Eva Lefkowitz lived in Connecticut the first 18 years of her life. After living in the Boston area for six years, she earned her Ph.D. from University of California, Los Angeles in Developmental Psychology.  She then served as a professor of Human Development and Family Studies at the Pennsylvania State University for 18 years, including roles as Professor-in-Charge of the HDFS Graduate Program and Professor-in-Charge of the Undergraduate Program. In 2016 Eva moved to UConn to become Department Head of HDFS. In her almost nine years as department head, Eva has enjoyed getting to know the faculty, staff, and students in HDFS, CLAS, and UConn.  

Eva’s research has two primary areas: (1) sexual health and (2) wellbeing among LGBTQ+ adolescents and young adults. In the first area, she uses a developmental perspective to examine predictors of negative and positive aspects of sexual health, and the broader health and relationship implications of sexual health. Her research demonstrates that a range of individual and contextual factors, from the couple level of who the partner is up to the institutional level of identification with a religious institution, are associated with sexual health. In addition, her research highlights the importance of sexual behaviors beyond their implications for physical health, demonstrating that by young adulthood, sexual behavior can positively contribute to well-being. Eva views mentoring as the most important and rewarding aspect of her career, and her students strongly influence the direction of her research. In the second area, driven by the interests of some of her UConn graduate students, she has examined wellbeing and identity expression among LGBTQ+ college students, and how relational and contextual factors influence these areas. She and her students received funding and collected data on LGBTQ+ college students around the country as they adjusted to the COVID-19 pandemic. More recently they collected data on how LGBTQ+ students’ experiences with family, peers, romantic partners, and close others affect their well-being, and how academic breaks may change these experiences.   

 Eva has served as a principal investigator, co-investigator, or faculty mentor on projects funded by the NICHD, NIAAA, NIDA, NIA, and the WT Grant Foundation. She has published 108 peer reviewed articles and book chapters. At the national level, Eva has been in leadership roles for the Society for Research on Adolescence (SRA) and the Society for the Study of Emerging Adulthood (SSEA).
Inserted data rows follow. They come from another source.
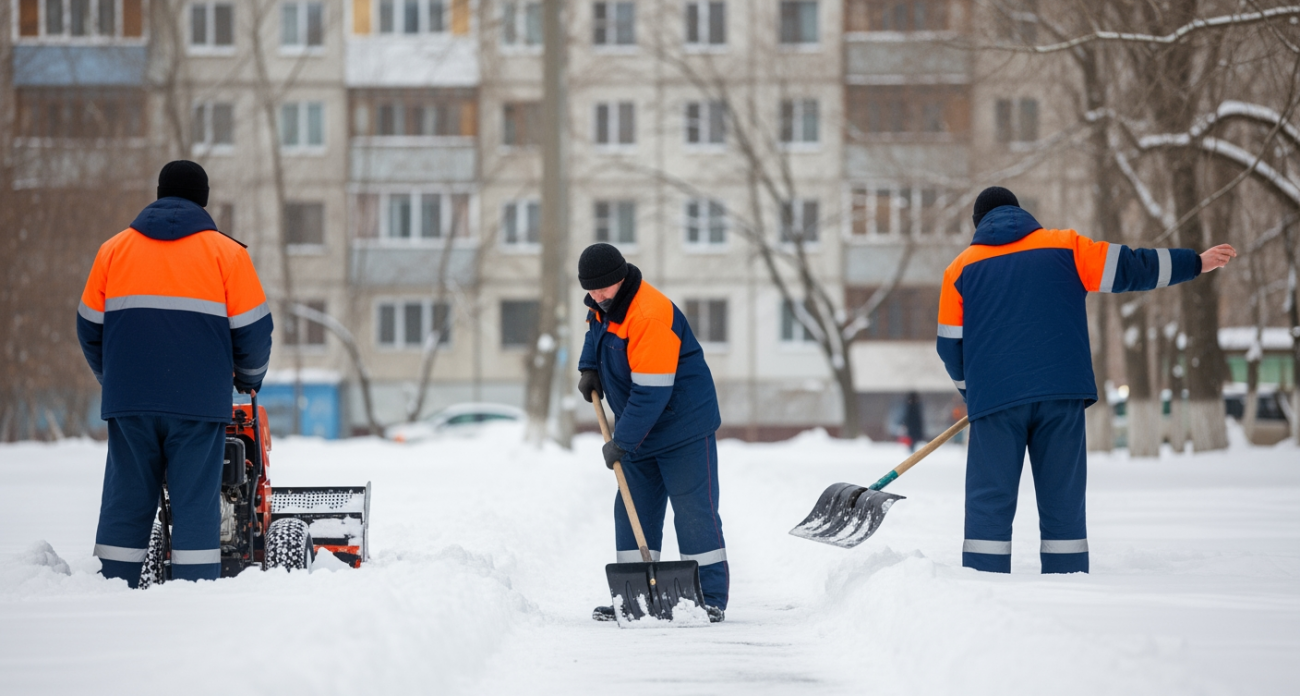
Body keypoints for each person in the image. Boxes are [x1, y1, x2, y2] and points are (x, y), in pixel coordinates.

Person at [936, 186, 1235, 574]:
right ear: (1021, 213)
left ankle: (982, 580)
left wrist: (972, 392)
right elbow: (1131, 266)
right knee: (1062, 496)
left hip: (996, 400)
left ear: (977, 224)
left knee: (989, 499)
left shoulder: (959, 269)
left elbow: (950, 346)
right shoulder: (1065, 246)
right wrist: (1193, 263)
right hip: (1061, 393)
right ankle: (1068, 580)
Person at [77, 160, 273, 587]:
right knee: (195, 503)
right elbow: (254, 332)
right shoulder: (228, 255)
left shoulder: (113, 250)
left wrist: (113, 378)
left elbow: (89, 328)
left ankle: (110, 590)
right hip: (198, 404)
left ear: (159, 194)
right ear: (204, 200)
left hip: (130, 401)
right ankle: (192, 595)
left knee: (126, 501)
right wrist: (249, 377)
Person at [575, 243, 728, 622]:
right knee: (632, 512)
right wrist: (589, 367)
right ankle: (636, 595)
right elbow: (596, 332)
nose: (597, 296)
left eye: (602, 289)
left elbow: (651, 392)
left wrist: (622, 442)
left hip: (682, 428)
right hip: (640, 427)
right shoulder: (603, 305)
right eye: (591, 290)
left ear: (620, 278)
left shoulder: (649, 315)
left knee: (693, 514)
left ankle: (709, 599)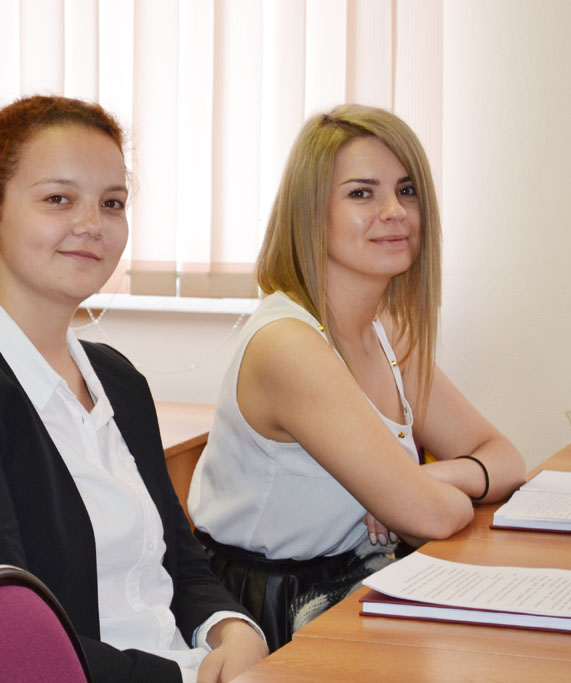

She has contributed to the review process as Associate Editor for Developmental Psychology, on the editorial boards of Journal of Research on Adolescence and Emerging Adulthood, as a reviewer for more than 25 other journals, and as a Review Panel Chair and Reviewer for SRA, SRCD, and SSEA. She also has reviewed grant proposals for NIH, and for similar federal agencies outside the United States. In 2008 Eva received the Evelyn R. Saubel Faculty Award from the Penn State College of Health and Human Development.  

 At UConn, Eva’s favorite classes to teach have been the 350 student lifespan individual and family development class (for many students, their first college class ever), and a small graduate seminar on professional and career development.  

 When not working, Eva spends time with her husband Eric, also a UConn professor, and enjoys visiting  her twins, both college first years, who were frequently delighted by a childhood filled with are her extensive knowledge of adolescent development (not exactly). Eva loves cooking and baking, walking, beach vacations, and listening to audiobooks, and still hasn’t figured out how to write a spotlight that doesn’t sound like a dating app profile.